We're so divisive I guess we're lucky everyone agrees the sun rises in the east. That said, at one of his rabid rallies, if Trump said, “A lot of people tell me they think the 'sun/east bit is an Obama hoax,” I wouldn't surprise if it became an applause line. If I tweeted “It's undeniable, the sun rises in the east,” I'd likely get a tweet back calling me an “elitist.” (I suppose it's possible we can agree that if Trump did in fact shoot somebody on 5th Avenue he wouldn't lose a vote.”)
We could take some comfort that the House has passed over 400 bills, many of which were bipartisan, and sent them to the Senate. The problem is “Moscow Mitch” McConnell, who brags that he's “the Grim Reaper,” has killed them.

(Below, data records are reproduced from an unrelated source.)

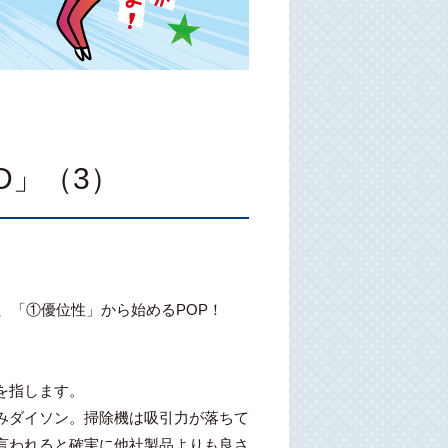
D」（3）
、「①優位性」から始めるPOP！
を指します。
みダイソン。掃除機は吸引力が落ちて
言われると確実に他社製品よりも良さ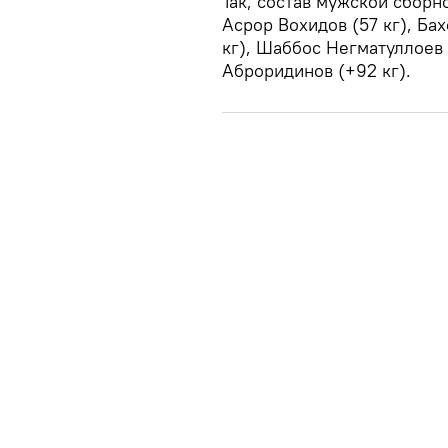
Так, состав мужской сборн
Асрор Вохидов (57 кг), Бах
кг), Шаббос Негматуллоев 
Аброридинов (+92 кг).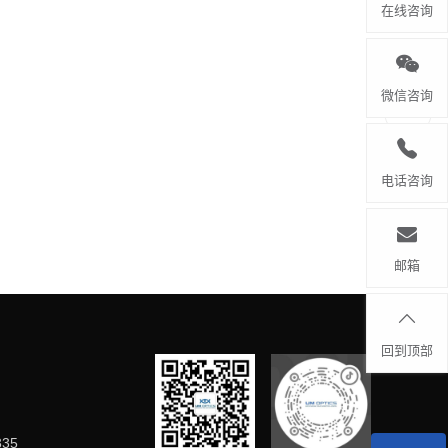
在线咨询
微信咨询
电话咨询
邮箱
回到顶部
335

As for the 2020 election. Trump has actually said that if he were to lose, the stock market would crash and there could be a civil war. (Is that all?) In suggesting what might happen if he lost in a close race, Trump said, “I can tell you I have the support of the police, the support of the military and the support of the Bikers for Trump – I have the tough people. (Oh that's comforting.)
For every bit of hopefully bipartisan cooperation such as when the House passed the USMCA, Trump’s landmark North American trade deal by a whopping 385–41 margin, it came less than 24 hours after voting to impeach the president. The Republican-held Senate is expected to pass the agreement early next year but only following an impeachment trial that has yet to be scheduled.
That brings us to that likely impeachment trial in the Senate. Moscow Mitch is adamantly determined there will be no witnesses or documents. Good grief. What kind of trial is that? Answer: Like the kind they have in Russia.
Joe Biden said something that hinted at bipartisanship. He indicated, that if he were the Democratic Presidential nominee, he would consider a Republican as his V.P. Then he said he “can't think of one right now.”
Maybe it's just me, but 2020 sounds so futuristic. It suggests an an era of flying cars and teleportation. But in terms of political bipartisanship and unity, it seems like the only thing the country can completely agree on is... we can't agree on anything.